No doubt the Indian roti or chapatti of whole wheat (atta) is the healthiest, but much more handy is slice of ready-made bread.

While white bread is tasty, goes with just anything and easily assimilated, it is sans the fibre and nutrition that’s present in natural wheat. Fibre helps the digestive system, helps in weight control and works against constipation. White bread only provides carbohydrates (which gets converted to sugar and energy), empty calories and removes 30 nutrients that whole wheat naturally provides. The alternative? Encourage ‘healthy’ breads; for which there are quite a few established bakeries in the city providing a varied range.
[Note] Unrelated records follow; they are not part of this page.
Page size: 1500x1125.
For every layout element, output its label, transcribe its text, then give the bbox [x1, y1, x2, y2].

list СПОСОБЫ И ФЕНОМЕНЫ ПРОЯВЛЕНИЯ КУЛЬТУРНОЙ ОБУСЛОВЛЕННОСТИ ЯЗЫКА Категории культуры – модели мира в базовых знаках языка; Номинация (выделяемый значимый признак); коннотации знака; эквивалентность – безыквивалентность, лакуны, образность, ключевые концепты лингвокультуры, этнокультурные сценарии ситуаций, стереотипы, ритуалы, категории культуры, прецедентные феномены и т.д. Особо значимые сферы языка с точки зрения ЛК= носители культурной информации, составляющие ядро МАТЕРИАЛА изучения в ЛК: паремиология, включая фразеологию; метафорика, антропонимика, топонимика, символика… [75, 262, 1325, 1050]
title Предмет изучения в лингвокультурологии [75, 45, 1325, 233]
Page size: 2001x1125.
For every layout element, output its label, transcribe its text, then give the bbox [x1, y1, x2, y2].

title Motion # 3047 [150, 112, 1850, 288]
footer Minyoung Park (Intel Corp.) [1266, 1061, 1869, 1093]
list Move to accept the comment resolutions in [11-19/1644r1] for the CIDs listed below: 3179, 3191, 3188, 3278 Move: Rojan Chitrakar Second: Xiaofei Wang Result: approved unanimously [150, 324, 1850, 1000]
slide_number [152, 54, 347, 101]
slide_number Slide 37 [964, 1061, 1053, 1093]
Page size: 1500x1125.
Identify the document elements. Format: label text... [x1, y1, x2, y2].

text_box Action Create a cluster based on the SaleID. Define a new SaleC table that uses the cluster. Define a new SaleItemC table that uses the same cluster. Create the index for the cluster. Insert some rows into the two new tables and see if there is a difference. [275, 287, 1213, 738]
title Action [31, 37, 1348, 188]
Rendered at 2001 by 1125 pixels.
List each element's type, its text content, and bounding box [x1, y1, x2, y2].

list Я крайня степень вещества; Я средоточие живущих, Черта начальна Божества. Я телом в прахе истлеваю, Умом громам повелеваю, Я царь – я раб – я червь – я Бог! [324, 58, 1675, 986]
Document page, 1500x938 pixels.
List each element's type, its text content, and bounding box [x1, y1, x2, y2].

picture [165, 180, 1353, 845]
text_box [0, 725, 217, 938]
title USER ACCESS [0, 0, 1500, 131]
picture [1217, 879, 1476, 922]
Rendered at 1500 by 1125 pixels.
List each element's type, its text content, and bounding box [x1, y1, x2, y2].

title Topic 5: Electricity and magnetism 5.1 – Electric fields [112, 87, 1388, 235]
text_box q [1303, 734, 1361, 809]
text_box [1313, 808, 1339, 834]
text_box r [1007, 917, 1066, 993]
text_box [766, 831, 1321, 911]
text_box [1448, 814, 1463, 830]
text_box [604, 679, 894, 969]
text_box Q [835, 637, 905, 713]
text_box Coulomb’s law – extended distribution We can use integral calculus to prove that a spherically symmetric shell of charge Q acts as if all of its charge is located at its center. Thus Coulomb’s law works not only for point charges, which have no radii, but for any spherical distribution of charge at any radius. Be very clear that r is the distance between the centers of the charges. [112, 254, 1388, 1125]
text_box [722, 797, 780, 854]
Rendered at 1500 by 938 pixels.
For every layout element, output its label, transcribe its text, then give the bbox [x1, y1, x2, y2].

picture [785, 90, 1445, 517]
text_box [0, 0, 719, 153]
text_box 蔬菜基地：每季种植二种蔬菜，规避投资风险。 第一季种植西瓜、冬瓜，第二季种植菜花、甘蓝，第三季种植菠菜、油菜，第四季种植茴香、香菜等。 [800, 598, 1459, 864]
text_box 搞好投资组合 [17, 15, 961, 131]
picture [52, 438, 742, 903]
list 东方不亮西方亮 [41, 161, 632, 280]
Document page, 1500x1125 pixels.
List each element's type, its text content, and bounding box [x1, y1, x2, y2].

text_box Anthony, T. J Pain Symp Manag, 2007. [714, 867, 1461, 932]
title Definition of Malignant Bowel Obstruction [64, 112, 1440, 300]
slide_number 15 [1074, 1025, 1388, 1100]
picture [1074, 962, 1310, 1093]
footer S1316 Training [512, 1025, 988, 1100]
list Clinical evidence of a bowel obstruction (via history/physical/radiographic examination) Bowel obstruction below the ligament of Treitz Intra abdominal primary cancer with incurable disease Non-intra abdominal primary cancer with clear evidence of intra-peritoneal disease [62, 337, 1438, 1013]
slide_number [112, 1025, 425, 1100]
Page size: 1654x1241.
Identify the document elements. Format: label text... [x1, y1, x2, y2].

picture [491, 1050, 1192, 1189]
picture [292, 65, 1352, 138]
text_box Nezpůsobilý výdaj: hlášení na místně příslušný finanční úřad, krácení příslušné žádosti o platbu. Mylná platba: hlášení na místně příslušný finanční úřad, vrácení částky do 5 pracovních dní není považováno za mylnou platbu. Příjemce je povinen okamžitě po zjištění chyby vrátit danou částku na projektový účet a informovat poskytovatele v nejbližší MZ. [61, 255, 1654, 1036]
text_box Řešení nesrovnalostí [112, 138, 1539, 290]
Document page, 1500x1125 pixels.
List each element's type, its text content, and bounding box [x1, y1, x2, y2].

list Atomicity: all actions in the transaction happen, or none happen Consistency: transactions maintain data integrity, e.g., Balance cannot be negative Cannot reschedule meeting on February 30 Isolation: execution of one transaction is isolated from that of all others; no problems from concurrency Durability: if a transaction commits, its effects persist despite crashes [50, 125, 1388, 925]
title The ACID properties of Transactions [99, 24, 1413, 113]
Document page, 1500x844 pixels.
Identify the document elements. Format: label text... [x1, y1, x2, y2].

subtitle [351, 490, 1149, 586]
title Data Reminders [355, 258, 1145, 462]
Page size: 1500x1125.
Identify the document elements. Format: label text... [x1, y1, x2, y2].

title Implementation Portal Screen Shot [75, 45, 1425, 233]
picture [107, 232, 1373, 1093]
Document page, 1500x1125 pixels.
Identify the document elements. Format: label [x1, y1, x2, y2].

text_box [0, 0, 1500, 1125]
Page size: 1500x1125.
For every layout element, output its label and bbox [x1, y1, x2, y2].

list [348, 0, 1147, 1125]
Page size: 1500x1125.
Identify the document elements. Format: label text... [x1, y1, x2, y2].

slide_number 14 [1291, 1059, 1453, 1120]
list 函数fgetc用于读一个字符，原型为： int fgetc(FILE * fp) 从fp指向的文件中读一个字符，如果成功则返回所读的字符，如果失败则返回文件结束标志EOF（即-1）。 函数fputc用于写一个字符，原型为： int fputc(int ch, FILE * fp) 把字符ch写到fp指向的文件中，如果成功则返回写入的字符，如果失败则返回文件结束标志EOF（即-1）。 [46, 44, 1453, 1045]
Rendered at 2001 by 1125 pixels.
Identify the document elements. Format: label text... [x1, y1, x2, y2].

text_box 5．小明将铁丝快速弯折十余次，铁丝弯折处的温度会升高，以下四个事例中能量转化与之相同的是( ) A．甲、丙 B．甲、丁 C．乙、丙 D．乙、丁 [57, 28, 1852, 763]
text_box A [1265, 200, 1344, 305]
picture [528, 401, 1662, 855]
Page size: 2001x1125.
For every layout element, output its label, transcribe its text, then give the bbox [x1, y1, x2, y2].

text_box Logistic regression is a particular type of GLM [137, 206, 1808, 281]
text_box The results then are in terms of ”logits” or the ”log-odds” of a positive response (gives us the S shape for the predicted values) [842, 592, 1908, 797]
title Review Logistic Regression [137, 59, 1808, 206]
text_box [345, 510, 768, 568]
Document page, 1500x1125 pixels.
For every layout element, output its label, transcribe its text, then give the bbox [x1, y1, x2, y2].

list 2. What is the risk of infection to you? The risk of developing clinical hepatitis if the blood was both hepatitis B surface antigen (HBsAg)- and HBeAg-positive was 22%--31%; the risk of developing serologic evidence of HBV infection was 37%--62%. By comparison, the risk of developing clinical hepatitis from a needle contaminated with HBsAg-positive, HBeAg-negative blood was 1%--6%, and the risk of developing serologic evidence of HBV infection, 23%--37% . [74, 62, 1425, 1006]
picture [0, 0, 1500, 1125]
The usual substitute is ‘brown’ bread. But not every brown bread is as healthy – check the ingredients – just ‘wheat flour’ is synonymous with maida – with the outer husk removed, while ‘whole wheat’ or ‘whole grain’ flour is the healthier version. Many ‘brown breads’ are in reality with ‘enriched wheat flour’ or white flour with percentage of whole wheat added, and caramel colour thrown in for good measure. Healthy brown bread is ‘whole wheat’ bread. Switching over to whole-wheat bread takes time and the taste differs and not all adapt that easily. In which case, such brown breads are better than plain white bread.

And then again there are many more tasty and healthy bread varieties to pick and choose from.

The bakery ‘Bagels’ near Siripuram Junction has a wide range including raagi, whole wheat, spinach, multigrain, carrot, banana raisin, and garlic bread loaves.

‘Fresh Choice’ provides brown (whole wheat) bread, and raagi bread for the health conscious and garlic bread and masala bread for the taste savvy.

And the recent entrant, ‘Baker’s Castle’ has a selection of multigrain, brown bread, whole-grain bread and raagi bread.